The post also has about 10,000 civilian workers and around 33,000 military dependents, with an economic impact estimated at $4.75 billion.
But this year it won’t be drawing the visitors it usually does: All those spring Army graduations that drew soldiers’ families to town were canceled, because of the epidemic, as were annual contests such as the Best Ranger Competition.
The other side
On Wednesday, McCarthy talked about reaching “the other side” of the COVID-19 epidemic, as the economy comes back to life and researchers develop a vaccine.
“Now we’ve got to find a vaccine to get to the other side of this,” he said, adding Army researchers at the Fort Detrick medical lab in Frederick, Maryland, are working on that.
“If there are 26 candidates worldwide, there are six that are really in the hunt,” he said. “There are about two or three that have entered clinical trials. The U.S. Army’s version we believe will hit clinical trials no later than the fall.... Now the clinical trials, that’s in humans. We’re testing in primates today.”

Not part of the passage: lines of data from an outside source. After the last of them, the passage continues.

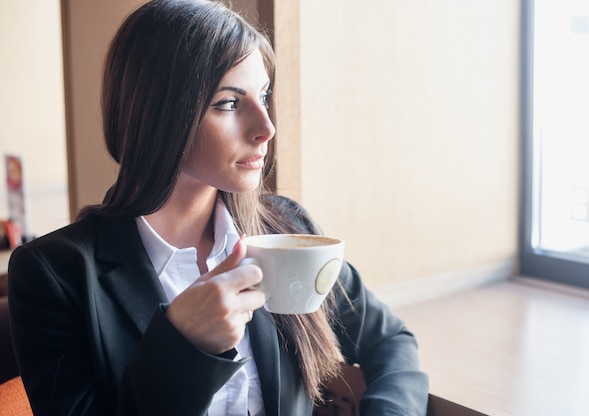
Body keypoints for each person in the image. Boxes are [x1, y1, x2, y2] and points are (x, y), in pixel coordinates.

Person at [8, 0, 429, 414]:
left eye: (263, 95)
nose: (266, 128)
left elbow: (390, 341)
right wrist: (185, 346)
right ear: (160, 115)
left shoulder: (286, 229)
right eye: (228, 103)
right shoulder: (55, 275)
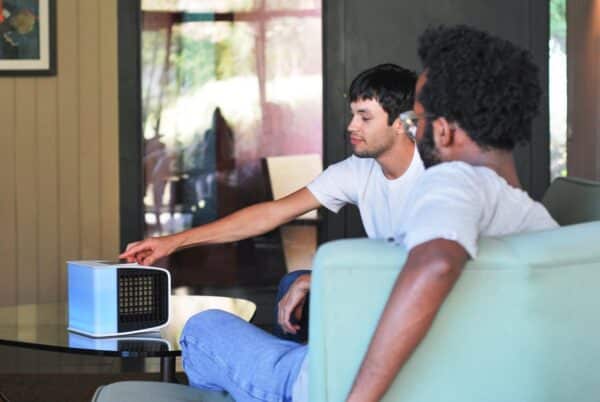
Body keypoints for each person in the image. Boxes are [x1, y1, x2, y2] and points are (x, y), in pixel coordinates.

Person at [176, 25, 559, 402]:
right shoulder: (534, 219)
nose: (415, 130)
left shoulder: (451, 182)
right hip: (455, 372)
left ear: (442, 130)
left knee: (202, 329)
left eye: (417, 121)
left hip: (342, 385)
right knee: (296, 288)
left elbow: (436, 263)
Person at [120, 63, 424, 342]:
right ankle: (304, 381)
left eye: (365, 117)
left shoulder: (437, 176)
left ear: (401, 123)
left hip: (418, 297)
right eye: (353, 114)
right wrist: (172, 243)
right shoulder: (357, 171)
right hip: (380, 289)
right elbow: (270, 213)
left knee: (291, 289)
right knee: (294, 284)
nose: (351, 126)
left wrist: (331, 277)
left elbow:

The Army will join with private laboratories in developing a vaccine, should they come up with a stronger contender, he added: “So if they have a horse that’s running faster, we’ll double-down on that one. We’ll help them within our lab architecture, and get it done faster.”
Two scientists on the Army’s medical research command staff were instrumental in developing vaccines for Ebola and Zika, he said: “They are working on the president’s task force, and we know that they’re going to crack the code and get us to the other side of this.”
Staff writer Nick Wooten contributed to this report.